Readers will see that on Tuesday, the S&P 500, while posting a second consecutive day of strength, was rejected at its 21-day exponential moving av. This implies that ​swing trades took a pass on joining in on the day’s fun. Trading volumes also tailed off ahead of the president’s address, suggesting a lack of confidence late in the day. Note also that within the daily moving average convergence divergence, the 12-day exponential moving average never did reach the 26-day EMA.

That crossover had been imperative for the index to make a run at its all-important 200-day simple moving average, which is where portfolio managers will be forced to choose sides. The game is all about headline risk right now and headlines can change rapidly.
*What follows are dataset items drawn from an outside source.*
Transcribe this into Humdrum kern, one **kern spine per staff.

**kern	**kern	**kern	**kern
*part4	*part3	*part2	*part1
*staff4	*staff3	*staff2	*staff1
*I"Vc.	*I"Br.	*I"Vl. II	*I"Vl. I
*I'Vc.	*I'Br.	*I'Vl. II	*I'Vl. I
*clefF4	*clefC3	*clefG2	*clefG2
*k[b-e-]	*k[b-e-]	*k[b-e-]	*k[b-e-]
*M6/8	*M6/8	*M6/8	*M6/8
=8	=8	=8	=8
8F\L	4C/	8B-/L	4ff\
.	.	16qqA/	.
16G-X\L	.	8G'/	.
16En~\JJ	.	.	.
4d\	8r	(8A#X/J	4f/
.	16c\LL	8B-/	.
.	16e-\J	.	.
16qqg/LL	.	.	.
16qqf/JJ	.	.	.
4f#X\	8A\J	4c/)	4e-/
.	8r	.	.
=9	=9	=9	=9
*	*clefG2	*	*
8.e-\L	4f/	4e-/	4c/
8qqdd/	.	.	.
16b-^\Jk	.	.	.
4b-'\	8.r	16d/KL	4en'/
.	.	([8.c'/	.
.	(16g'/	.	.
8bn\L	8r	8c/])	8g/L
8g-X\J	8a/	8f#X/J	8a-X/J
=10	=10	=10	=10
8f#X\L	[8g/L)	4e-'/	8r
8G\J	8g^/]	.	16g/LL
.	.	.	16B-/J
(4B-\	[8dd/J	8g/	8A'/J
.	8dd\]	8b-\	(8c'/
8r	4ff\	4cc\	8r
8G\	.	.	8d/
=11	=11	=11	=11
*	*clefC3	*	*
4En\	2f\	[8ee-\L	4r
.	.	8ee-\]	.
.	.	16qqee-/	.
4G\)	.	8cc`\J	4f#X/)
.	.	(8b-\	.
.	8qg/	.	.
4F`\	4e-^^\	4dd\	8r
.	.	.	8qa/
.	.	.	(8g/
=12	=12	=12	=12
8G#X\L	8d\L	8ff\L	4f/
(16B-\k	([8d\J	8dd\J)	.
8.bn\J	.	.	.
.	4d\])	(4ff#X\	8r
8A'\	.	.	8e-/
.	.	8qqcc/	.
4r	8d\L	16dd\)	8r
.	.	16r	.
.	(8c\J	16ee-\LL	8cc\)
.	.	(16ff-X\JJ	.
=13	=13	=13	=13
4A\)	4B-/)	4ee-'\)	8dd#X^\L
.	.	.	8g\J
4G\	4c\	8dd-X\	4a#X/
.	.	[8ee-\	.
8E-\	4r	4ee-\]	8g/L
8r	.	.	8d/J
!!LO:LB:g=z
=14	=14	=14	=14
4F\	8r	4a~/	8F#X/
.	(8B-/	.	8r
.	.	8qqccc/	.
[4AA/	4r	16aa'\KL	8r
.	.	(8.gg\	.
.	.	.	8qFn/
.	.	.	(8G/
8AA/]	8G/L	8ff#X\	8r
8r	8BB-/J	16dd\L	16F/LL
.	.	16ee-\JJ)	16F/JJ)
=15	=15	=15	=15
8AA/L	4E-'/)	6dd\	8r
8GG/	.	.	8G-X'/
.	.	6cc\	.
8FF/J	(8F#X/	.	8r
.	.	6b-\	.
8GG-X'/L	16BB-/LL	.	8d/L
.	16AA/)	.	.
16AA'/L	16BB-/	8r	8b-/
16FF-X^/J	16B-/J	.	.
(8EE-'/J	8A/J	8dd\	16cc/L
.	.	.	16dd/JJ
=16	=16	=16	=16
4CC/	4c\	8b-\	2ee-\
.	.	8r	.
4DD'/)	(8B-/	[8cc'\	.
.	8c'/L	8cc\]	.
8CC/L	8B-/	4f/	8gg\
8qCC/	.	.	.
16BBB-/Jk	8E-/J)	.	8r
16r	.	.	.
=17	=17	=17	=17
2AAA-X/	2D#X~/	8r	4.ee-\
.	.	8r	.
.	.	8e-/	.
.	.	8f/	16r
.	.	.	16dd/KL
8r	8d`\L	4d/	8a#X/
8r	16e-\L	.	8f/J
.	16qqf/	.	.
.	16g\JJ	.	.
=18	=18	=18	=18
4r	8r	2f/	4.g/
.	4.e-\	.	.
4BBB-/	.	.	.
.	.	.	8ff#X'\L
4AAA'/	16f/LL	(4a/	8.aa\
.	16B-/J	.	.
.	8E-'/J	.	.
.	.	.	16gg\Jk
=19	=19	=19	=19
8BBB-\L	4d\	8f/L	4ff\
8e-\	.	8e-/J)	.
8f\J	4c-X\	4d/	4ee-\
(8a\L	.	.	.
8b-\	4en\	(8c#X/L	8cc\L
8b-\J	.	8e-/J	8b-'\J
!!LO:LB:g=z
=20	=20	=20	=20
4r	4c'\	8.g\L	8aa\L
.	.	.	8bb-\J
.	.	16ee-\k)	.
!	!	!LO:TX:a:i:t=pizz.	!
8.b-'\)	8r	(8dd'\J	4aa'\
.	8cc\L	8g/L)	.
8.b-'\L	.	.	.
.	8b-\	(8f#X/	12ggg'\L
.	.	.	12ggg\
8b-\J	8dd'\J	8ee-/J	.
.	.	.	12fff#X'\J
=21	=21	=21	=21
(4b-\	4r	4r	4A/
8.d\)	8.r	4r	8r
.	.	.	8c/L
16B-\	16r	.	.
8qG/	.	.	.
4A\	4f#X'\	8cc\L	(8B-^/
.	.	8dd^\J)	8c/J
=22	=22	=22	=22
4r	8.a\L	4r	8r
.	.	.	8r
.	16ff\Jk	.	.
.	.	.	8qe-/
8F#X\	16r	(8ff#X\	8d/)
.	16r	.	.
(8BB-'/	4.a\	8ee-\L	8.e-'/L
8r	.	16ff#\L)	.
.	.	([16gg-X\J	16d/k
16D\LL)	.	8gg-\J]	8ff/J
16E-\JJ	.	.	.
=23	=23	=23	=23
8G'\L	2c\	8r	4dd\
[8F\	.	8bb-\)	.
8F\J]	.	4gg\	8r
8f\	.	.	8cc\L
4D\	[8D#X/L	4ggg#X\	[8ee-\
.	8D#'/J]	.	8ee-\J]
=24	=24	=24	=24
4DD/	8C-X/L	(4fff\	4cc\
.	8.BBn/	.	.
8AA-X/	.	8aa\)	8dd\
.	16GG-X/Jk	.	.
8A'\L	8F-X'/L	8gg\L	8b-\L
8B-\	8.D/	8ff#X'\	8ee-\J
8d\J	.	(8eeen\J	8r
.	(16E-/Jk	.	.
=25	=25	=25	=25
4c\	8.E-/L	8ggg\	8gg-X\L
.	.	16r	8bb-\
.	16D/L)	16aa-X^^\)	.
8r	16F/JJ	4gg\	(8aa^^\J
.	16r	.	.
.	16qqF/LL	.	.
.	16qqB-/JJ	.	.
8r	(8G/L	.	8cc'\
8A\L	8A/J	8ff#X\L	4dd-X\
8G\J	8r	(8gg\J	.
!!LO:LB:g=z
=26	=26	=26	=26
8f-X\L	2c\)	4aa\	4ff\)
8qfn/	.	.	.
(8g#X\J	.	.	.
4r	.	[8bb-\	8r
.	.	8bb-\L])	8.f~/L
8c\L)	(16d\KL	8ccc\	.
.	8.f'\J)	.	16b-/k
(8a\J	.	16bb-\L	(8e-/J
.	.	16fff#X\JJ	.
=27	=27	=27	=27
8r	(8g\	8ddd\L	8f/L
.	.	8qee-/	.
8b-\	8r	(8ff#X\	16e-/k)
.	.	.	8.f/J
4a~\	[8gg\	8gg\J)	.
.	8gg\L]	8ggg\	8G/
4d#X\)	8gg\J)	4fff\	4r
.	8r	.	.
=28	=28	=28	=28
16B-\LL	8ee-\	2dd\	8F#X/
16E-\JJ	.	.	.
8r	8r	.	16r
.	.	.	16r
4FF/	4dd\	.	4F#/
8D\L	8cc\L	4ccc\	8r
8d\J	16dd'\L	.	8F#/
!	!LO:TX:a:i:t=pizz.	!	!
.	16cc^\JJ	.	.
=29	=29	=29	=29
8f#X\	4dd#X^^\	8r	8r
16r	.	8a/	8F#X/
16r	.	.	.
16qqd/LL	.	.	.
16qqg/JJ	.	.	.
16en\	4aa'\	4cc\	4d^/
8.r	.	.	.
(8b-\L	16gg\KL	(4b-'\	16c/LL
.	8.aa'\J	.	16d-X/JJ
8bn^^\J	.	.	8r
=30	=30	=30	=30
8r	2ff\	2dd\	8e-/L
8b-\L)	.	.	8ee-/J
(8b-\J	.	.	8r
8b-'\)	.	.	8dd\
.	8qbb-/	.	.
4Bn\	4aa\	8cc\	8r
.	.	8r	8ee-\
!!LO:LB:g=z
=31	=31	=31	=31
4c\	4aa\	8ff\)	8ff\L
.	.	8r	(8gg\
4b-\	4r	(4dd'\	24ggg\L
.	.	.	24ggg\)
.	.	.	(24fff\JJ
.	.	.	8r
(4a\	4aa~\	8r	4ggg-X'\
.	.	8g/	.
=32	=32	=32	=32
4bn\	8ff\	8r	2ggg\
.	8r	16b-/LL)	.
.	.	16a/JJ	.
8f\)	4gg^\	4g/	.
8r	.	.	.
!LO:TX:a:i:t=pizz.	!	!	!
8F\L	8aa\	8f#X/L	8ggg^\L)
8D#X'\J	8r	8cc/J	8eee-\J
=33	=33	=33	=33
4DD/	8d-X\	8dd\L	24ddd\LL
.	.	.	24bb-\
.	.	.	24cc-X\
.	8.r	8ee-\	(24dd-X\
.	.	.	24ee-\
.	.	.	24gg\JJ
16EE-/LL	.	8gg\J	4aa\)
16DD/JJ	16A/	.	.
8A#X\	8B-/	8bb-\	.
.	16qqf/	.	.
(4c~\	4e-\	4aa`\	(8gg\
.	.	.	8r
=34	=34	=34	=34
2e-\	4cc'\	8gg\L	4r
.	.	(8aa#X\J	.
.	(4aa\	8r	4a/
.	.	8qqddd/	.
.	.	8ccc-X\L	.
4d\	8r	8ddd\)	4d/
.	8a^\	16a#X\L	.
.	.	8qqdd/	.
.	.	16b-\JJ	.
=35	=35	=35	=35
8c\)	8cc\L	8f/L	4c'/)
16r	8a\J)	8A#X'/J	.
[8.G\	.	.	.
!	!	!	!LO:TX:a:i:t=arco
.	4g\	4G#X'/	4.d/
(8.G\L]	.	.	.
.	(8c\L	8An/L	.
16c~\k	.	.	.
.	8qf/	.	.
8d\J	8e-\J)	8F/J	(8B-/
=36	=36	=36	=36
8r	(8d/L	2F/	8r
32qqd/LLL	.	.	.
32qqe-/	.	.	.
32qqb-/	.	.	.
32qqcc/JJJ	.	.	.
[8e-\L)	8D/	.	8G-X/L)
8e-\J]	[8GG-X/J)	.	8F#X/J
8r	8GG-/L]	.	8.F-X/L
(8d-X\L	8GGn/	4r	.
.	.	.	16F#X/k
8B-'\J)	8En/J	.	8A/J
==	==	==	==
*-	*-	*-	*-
That said, it looks like the S&P 500 is going to get its “pause” on Thursday. At a minimum. If trading volumes remain light, the attempted bullish reversal might live to resume the fight next week. Guess we’ll know which way the wind blows later on today. Happy Easter. Happy Passover. God bless.

Economics 

(All Times Eastern)

08:30 – Initial Jobless Claims (Weekly): Expecting 214K, Last 210K.

08:30 – Continuing Claims (Weekly): Last 1.819M.

08:30 – Balance of Trade (Feb): Last $-54.5B.

10:30 – Natural Gas Inventories (Weekly): Last -54B cf.

The Fed 

(All Times Eastern)

11:00 – Speaker: Dallas Fed Pres. Lorie Logan.

Today’s Earnings Highlights

(Consensus EPS Expectations)

Before the Open:  (AYI)  (4.06)

At the time of publication, Guilfoyle was had no position in any security mentioned.